Nonetheless, Joyce expressed support for PRI’s choice of a GHP for the Museum of the Earth. “It multiplies the effect of every unit of electricity used,” he said, noting that it also matches the museum’s “Earth” theme. “It’s a neat thing to do from an educational standpoint; it fits really nicely with what they’re all about,” he said.

Planners at the museum apparently couldn’t agree more–the equipment for the GHP is visible to guests through a series of windows inside the museum, making it something of a permanent installation in the exhibit space.

In addition to the geothermal heat pump, the museum’s lower level boasts a multipurpose classroom that lies at the center of PRI’s public outreach programs. According to Castillo-Davis, the room will primarily be used for educational workshops that PRI has until now been running farther away. “The museum exhibits are going to help enhance them,” she said.

The space may also be rented out for meetings, conferences and classes, she said. Among the first beneficiaries of the classroom will be students in EAS 479, a paleobiology course taught by PRI Director Warren Allmon. Students will be driven to the museum for the class’s weekly lab sessions.
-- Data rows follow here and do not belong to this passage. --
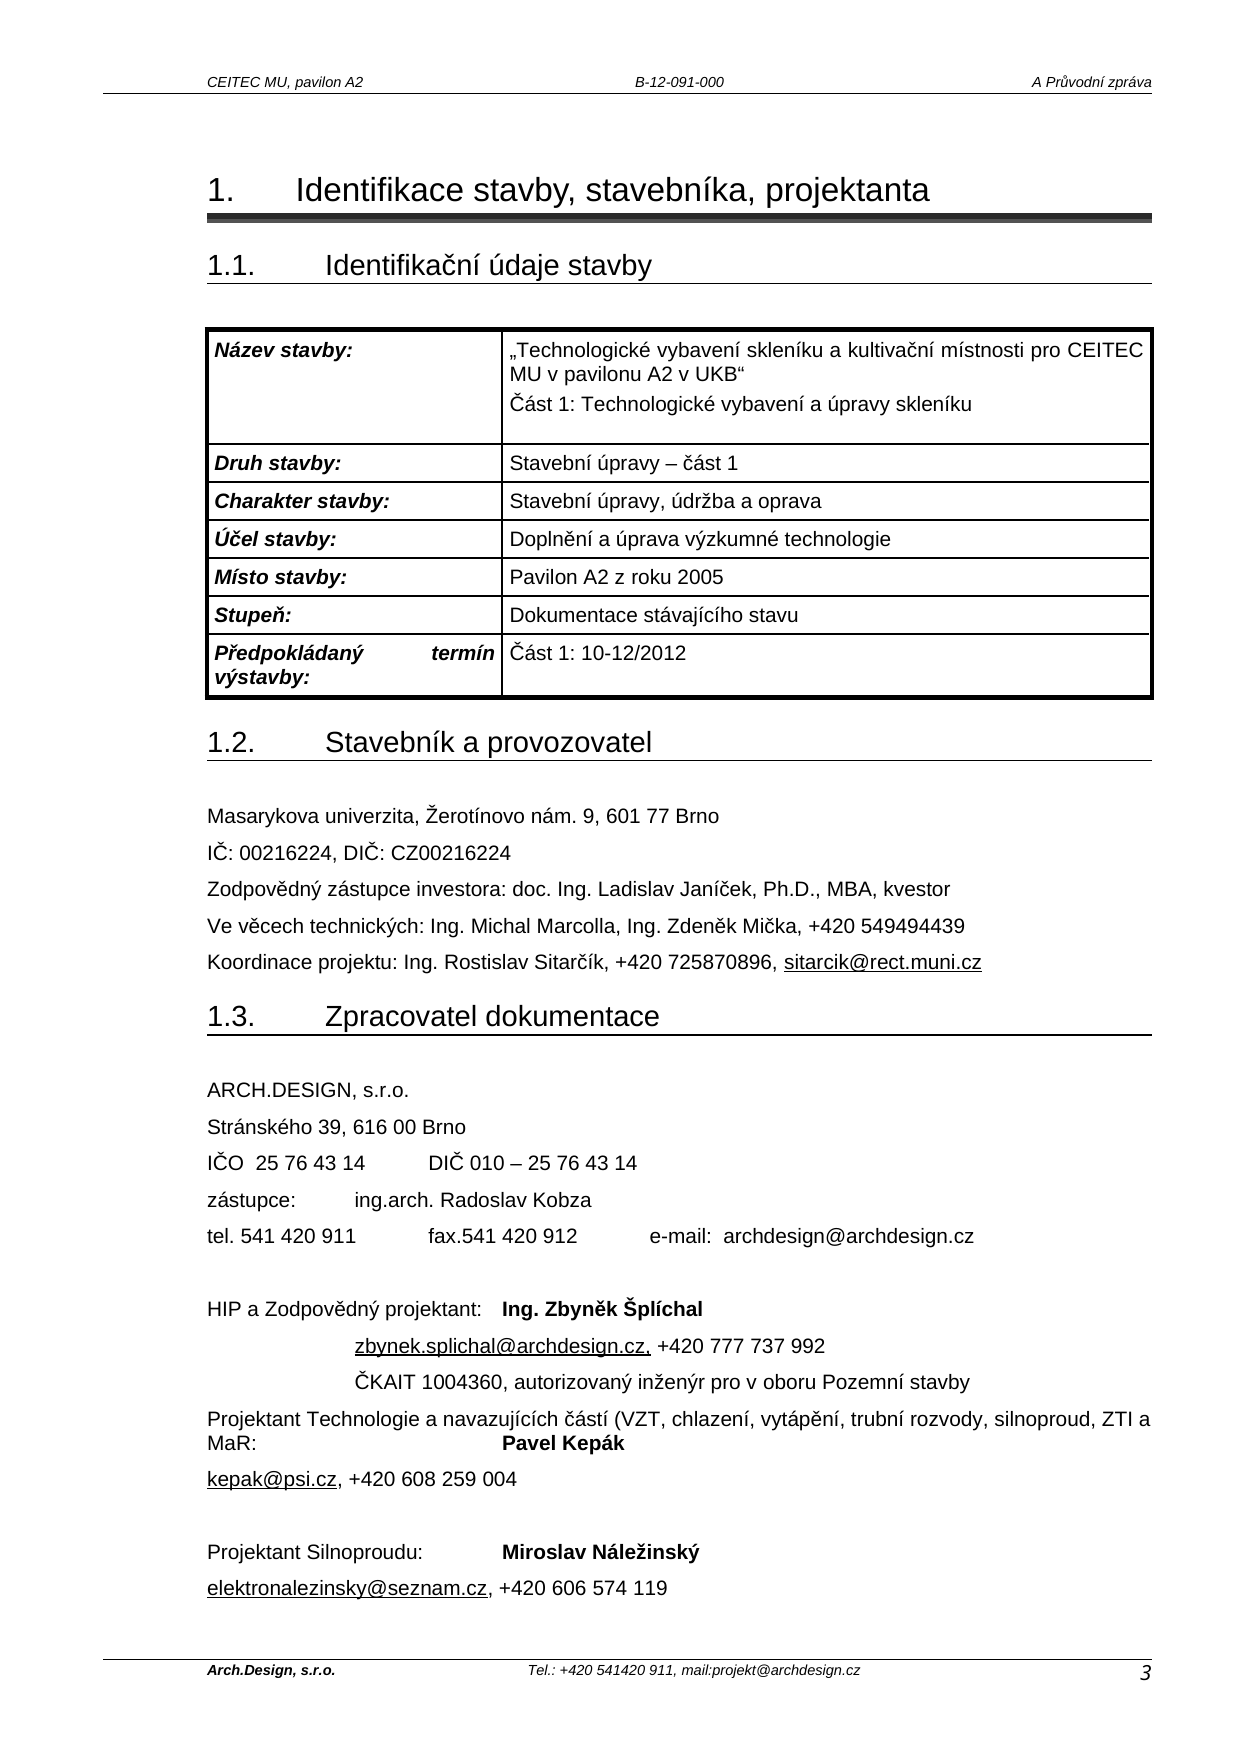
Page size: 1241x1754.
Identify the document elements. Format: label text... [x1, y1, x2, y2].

text Ve věcech technických: Ing. Michal Marcolla, Ing. Zdeněk Mička, +420 549494439 [207, 913, 1152, 937]
text HIP a Zodpovědný projektant: Ing. Zbyněk Šplíchal [207, 1297, 1152, 1321]
table_cell Místo stavby: [209, 559, 501, 595]
text Koordinace projektu: Ing. Rostislav Sitarčík, +420 725870896, sitarcik@rect.muni.cz [207, 950, 1152, 974]
text zástupce: ing.arch. Radoslav Kobza [207, 1188, 1152, 1212]
table_cell Pavilon A2 z roku 2005 [503, 557, 1150, 595]
table_header „Technologické vybavení skleníku a kultivační místnosti pro CEITEC MU v pavilonu A2 v UKB“ Část 1: Technologické vybavení a úpravy skleníku [503, 332, 1150, 443]
table_cell Stavební úpravy – část 1 [503, 443, 1150, 481]
text ARCH.DESIGN, s.r.o. [207, 1078, 1152, 1102]
text tel. 541 420 911 fax.541 420 912 e-mail: archdesign@archdesign.cz [207, 1224, 1152, 1248]
subtitle Identifikace stavby, stavebníka, projektanta [207, 170, 1152, 210]
subtitle Zpracovatel dokumentace [207, 999, 1152, 1034]
text Stránského 39, 616 00 Brno [207, 1115, 1152, 1139]
text Masarykova univerzita, Žerotínovo nám. 9, 601 77 Brno [207, 804, 1152, 828]
table_cell Stupeň: [209, 597, 501, 633]
subtitle Identifikační údaje stavby [207, 248, 1152, 283]
table_cell Část 1: 10-12/2012 [503, 633, 1150, 695]
table_cell Účel stavby: [209, 521, 501, 557]
text IČO 25 76 43 14 DIČ 010 – 25 76 43 14 [207, 1151, 1152, 1175]
table_cell Druh stavby: [209, 445, 501, 481]
table_cell Dokumentace stávajícího stavu [503, 595, 1150, 633]
table_cell Charakter stavby: [209, 483, 501, 519]
table_header Název stavby: [209, 332, 501, 443]
table_cell Doplnění a úprava výzkumné technologie [503, 519, 1150, 557]
table_cell Stavební úpravy, údržba a oprava [503, 481, 1150, 519]
text kepak@psi.cz, +420 608 259 004 [207, 1467, 1152, 1491]
text IČ: 00216224, DIČ: CZ00216224 [207, 841, 1152, 864]
text Projektant Technologie a navazujících částí (VZT, chlazení, vytápění, trubní rozvody, silnoproud, ZTI a MaR: Pavel Kepák [207, 1406, 1152, 1454]
text ČKAIT 1004360, autorizovaný inženýr pro v oboru Pozemní stavby [207, 1370, 1152, 1394]
subtitle Stavebník a provozovatel [207, 725, 1152, 760]
text Zodpovědný zástupce investora: doc. Ing. Ladislav Janíček, Ph.D., MBA, kvestor [207, 877, 1152, 901]
text elektronalezinsky@seznam.cz, +420 606 574 119 [207, 1576, 1152, 1600]
table_cell Předpokládaný termín výstavby: [209, 635, 501, 695]
text zbynek.splichal@archdesign.cz, +420 777 737 992 [207, 1333, 1152, 1357]
text Projektant Silnoproudu: Miroslav Náležinský [207, 1540, 1152, 1564]
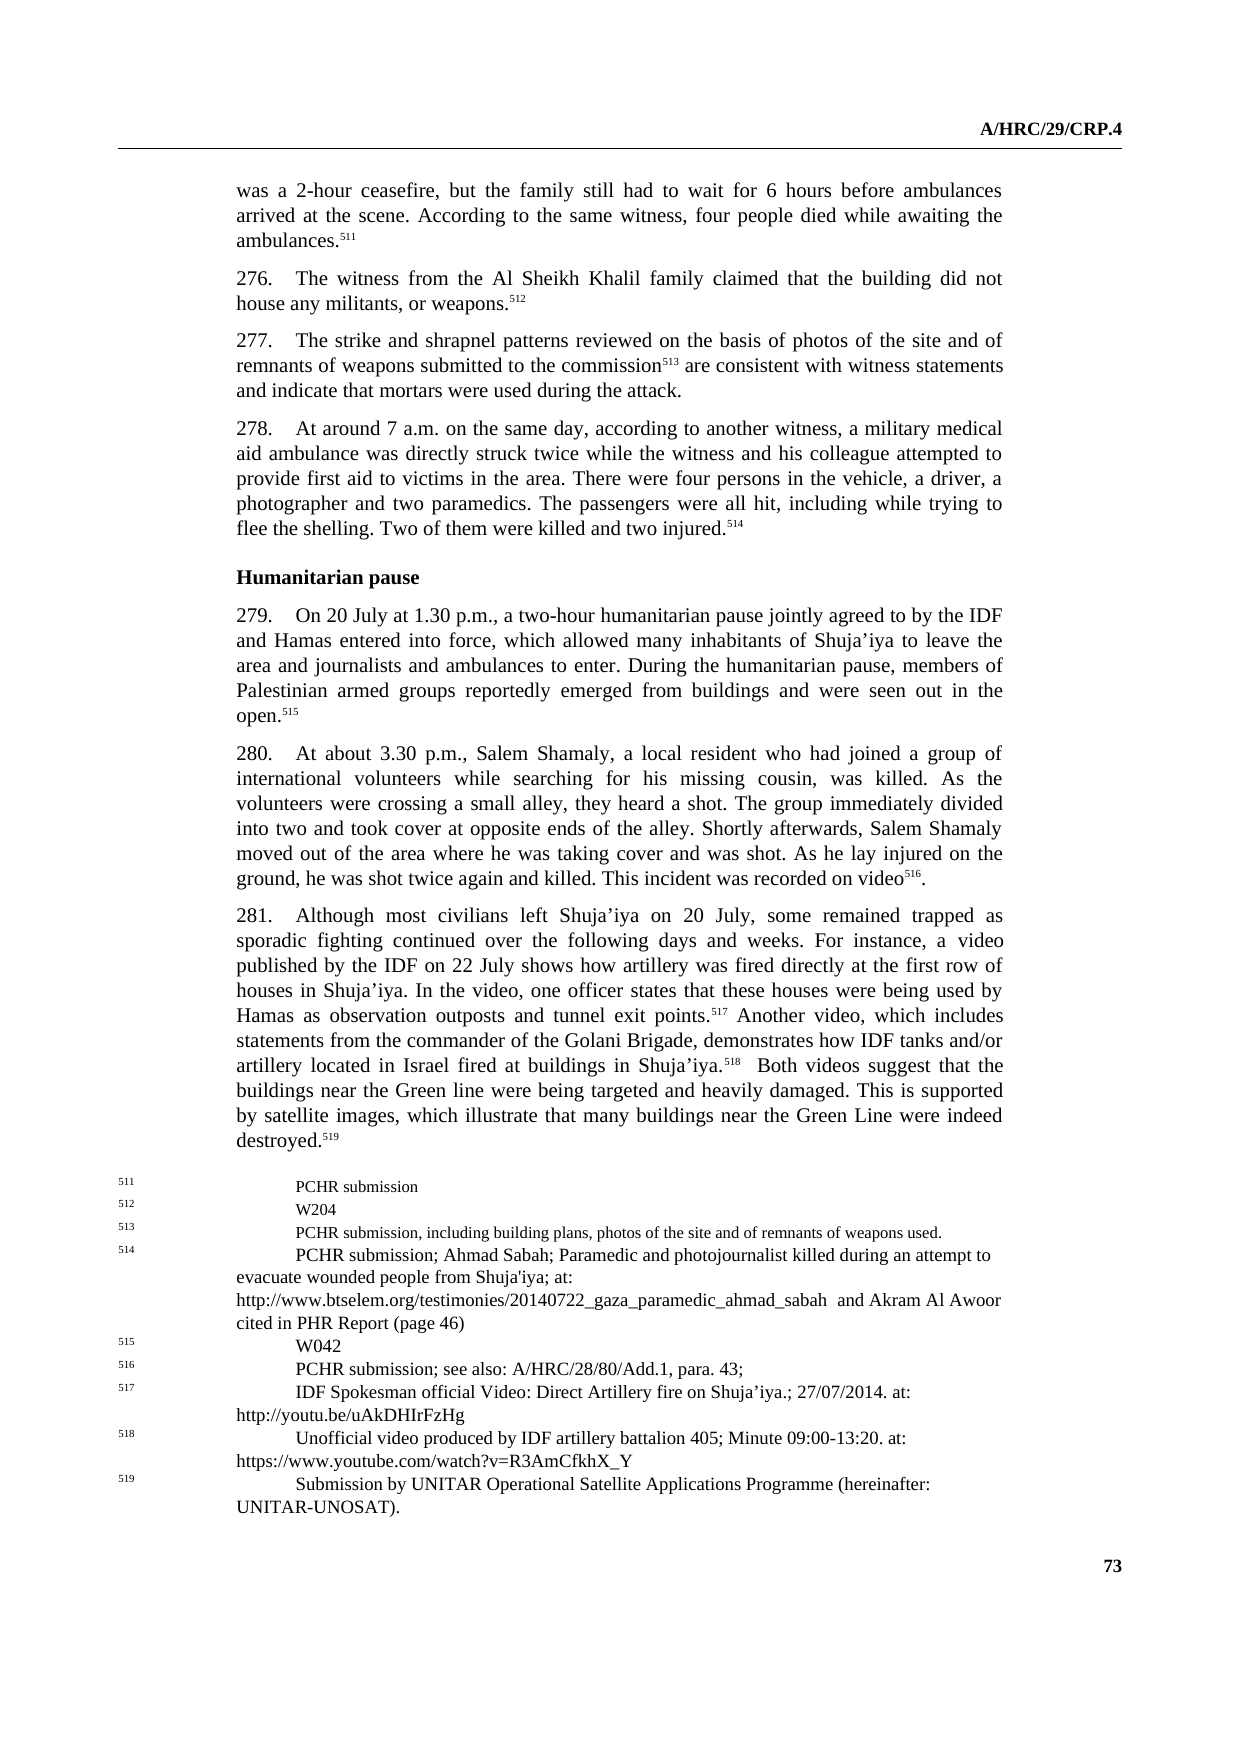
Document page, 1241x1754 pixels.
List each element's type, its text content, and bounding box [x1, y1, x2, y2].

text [236, 177, 1004, 252]
text 280. At about 3.30 p.m., Salem Shamaly, a local resident who had joined a group of international volunteers while searching for his missing cousin, was killed. As the volunteers were crossing a small alley, they heard a shot. The group immediately divided into two and took cover at opposite ends of the alley. Shortly afterwards, Salem Shamaly moved out of the area where he was taking cover and was shot. As he lay injured on the ground, he was shot twice again and killed. This incident was recorded on video. [236, 740, 1004, 890]
text 277. The strike and shrapnel patterns reviewed on the basis of photos of the site and of remnants of weapons submitted to the commission are consistent with witness statements and indicate that mortars were used during the attack. [236, 327, 1004, 402]
text 281. Although most civilians left Shuja’iya on 20 July, some remained trapped as sporadic fighting continued over the following days and weeks. For instance, a video published by the IDF on 22 July shows how artillery was fired directly at the first row of houses in Shuja’iya. In the video, one officer states that these houses were being used by Hamas as observation outposts and tunnel exit points. Another video, which includes statements from the commander of the Golani Brigade, demonstrates how IDF tanks and/or artillery located in Israel fired at buildings in Shuja’iya. Both videos suggest that the buildings near the Green line were being targeted and heavily damaged. This is supported by satellite images, which illustrate that many buildings near the Green Line were indeed destroyed. [236, 902, 1004, 1152]
text 279. On 20 July at 1.30 p.m., a two-hour humanitarian pause jointly agreed to by the IDF and Hamas entered into force, which allowed many inhabitants of Shuja’iya to leave the area and journalists and ambulances to enter. During the humanitarian pause, members of Palestinian armed groups reportedly emerged from buildings and were seen out in the open. [236, 602, 1004, 727]
text Humanitarian pause [118, 565, 1004, 590]
text 276. The witness from the Al Sheikh Khalil family claimed that the building did not house any militants, or weapons. [236, 265, 1004, 315]
text 278. At around 7 a.m. on the same day, according to another witness, a military medical aid ambulance was directly struck twice while the witness and his colleague attempted to provide first aid to victims in the area. There were four persons in the vehicle, a driver, a photographer and two paramedics. The passengers were all hit, including while trying to flee the shelling. Two of them were killed and two injured. [236, 415, 1004, 540]
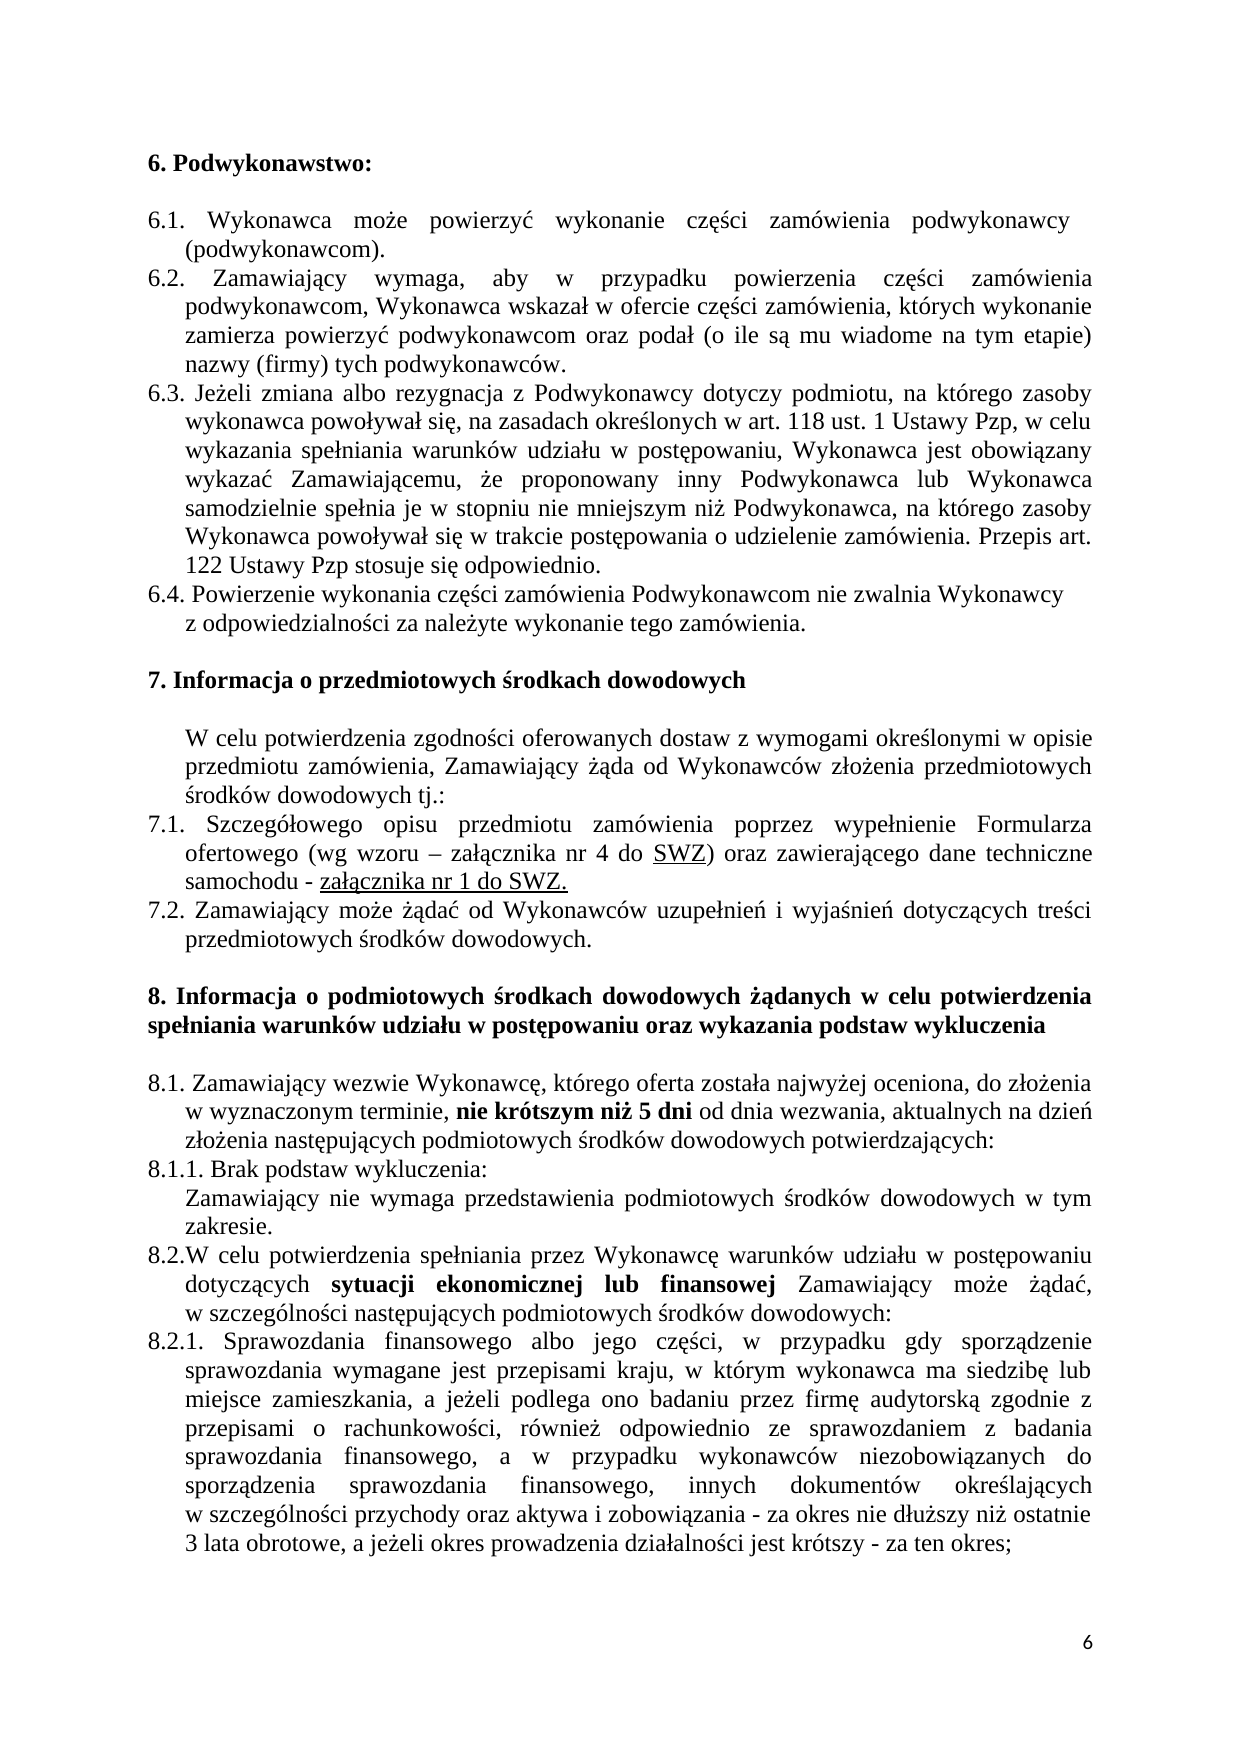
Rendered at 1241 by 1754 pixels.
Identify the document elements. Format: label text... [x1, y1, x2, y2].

text W celu potwierdzenia zgodności oferowanych dostaw z wymogami określonymi w opisie przedmiotu zamówienia, Zamawiający żąda od Wykonawców złożenia przedmiotowych środków dowodowych tj.: [185, 723, 1093, 809]
text 7.2. Zamawiający może żądać od Wykonawców uzupełnień i wyjaśnień dotyczących treści przedmiotowych środków dowodowych. [148, 895, 1093, 953]
text Zamawiający nie wymaga przedstawienia podmiotowych środków dowodowych w tym zakresie. [148, 1183, 1093, 1240]
text 6.2. Zamawiający wymaga, aby w przypadku powierzenia części zamówienia podwykonawcom, Wykonawca wskazał w ofercie części zamówienia, których wykonanie zamierza powierzyć podwykonawcom oraz podał (o ile są mu wiadome na tym etapie) nazwy (firmy) tych podwykonawców. [148, 263, 1093, 378]
list z odpowiedzialności za należyte wykonanie tego zamówienia. [185, 608, 1093, 636]
text 6. Podwykonawstwo: [148, 148, 1093, 176]
text 7.1. Szczegółowego opisu przedmiotu zamówienia poprzez wypełnienie Formularza ofertowego (wg wzoru – załącznika nr 4 do SWZ) oraz zawierającego dane techniczne samochodu - załącznika nr 1 do SWZ. [148, 809, 1093, 895]
text 6.3. Jeżeli zmiana albo rezygnacja z Podwykonawcy dotyczy podmiotu, na którego zasoby wykonawca powoływał się, na zasadach określonych w art. 118 ust. 1 Ustawy Pzp, w celu wykazania spełniania warunków udziału w postępowaniu, Wykonawca jest obowiązany wykazać Zamawiającemu, że proponowany inny Podwykonawca lub Wykonawca samodzielnie spełnia je w stopniu nie mniejszym niż Podwykonawca, na którego zasoby Wykonawca powoływał się w trakcie postępowania o udzielenie zamówienia. Przepis art. 122 Ustawy Pzp stosuje się odpowiednio. [148, 378, 1093, 579]
text 8.2.W celu potwierdzenia spełniania przez Wykonawcę warunków udziału w postępowaniu dotyczących sytuacji ekonomicznej lub finansowej Zamawiający może żądać, w szczególności następujących podmiotowych środków dowodowych: [148, 1240, 1093, 1326]
text 6.4. Powierzenie wykonania części zamówienia Podwykonawcom nie zwalnia Wykonawcy [148, 579, 1093, 608]
text 8.2.1. Sprawozdania finansowego albo jego części, w przypadku gdy sporządzenie sprawozdania wymagane jest przepisami kraju, w którym wykonawca ma siedzibę lub miejsce zamieszkania, a jeżeli podlega ono badaniu przez firmę audytorską zgodnie z przepisami o rachunkowości, również odpowiednio ze sprawozdaniem z badania sprawozdania finansowego, a w przypadku wykonawców niezobowiązanych do sporządzenia sprawozdania finansowego, innych dokumentów określających w szczególności przychody oraz aktywa i zobowiązania - za okres nie dłuższy niż ostatnie 3 lata obrotowe, a jeżeli okres prowadzenia działalności jest krótszy - za ten okres; [148, 1326, 1093, 1556]
text 6.1. Wykonawca może powierzyć wykonanie części zamówienia podwykonawcy (podwykonawcom). [148, 205, 1093, 263]
text 8. Informacja o podmiotowych środkach dowodowych żądanych w celu potwierdzenia spełniania warunków udziału w postępowaniu oraz wykazania podstaw wykluczenia [148, 981, 1093, 1039]
text 8.1.1. Brak podstaw wykluczenia: [148, 1154, 1093, 1183]
text 7. Informacja o przedmiotowych środkach dowodowych [148, 665, 1093, 694]
text 8.1. Zamawiający wezwie Wykonawcę, którego oferta została najwyżej oceniona, do złożenia w wyznaczonym terminie, nie krótszym niż 5 dni od dnia wezwania, aktualnych na dzień złożenia następujących podmiotowych środków dowodowych potwierdzających: [148, 1068, 1093, 1154]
As for other uses, “it’s really kind of wide open,” Castillo-Davis said.

To determine how else PRI and its new museum can increase its ties to the community, PRI recently organized a tour and information session for all interested parties. “What kind of programming can we offer here that will be of interest to you and your constituents?” Castillo-Davis asked them. “Then the next step is to take all those ideas, compile that, [and] get an ongoing dialog on how they might want to partner with us in the future.”

The ultimate goal, she said, is for the museum to help Ithaca and its surrounding communities “become a cultural destination point–a boon for the local economy as far as tourism goes.” Once it opens, the museum is expected to draw 50-60,000 visitors each year, she said. Already, the museum has joined the Discovery Trail, a partnership of eight Ithaca cultural attractions. “We try to collaborate to do marketing together,” said Mary Beth Bunge, coordinator of the Discovery Trail. “It’s such a national-class museum, it’ll do nothing but help all of us.”

Currently, Bunge is working with the Museum of the Earth to apply for a federal grant from the Institute for Museum and Library Services. “We’re working toward developing the right project for that,” she said.

Castillo-Davis agreed. “It would be great if this museum became a gateway to exploring Ithaca,” she said.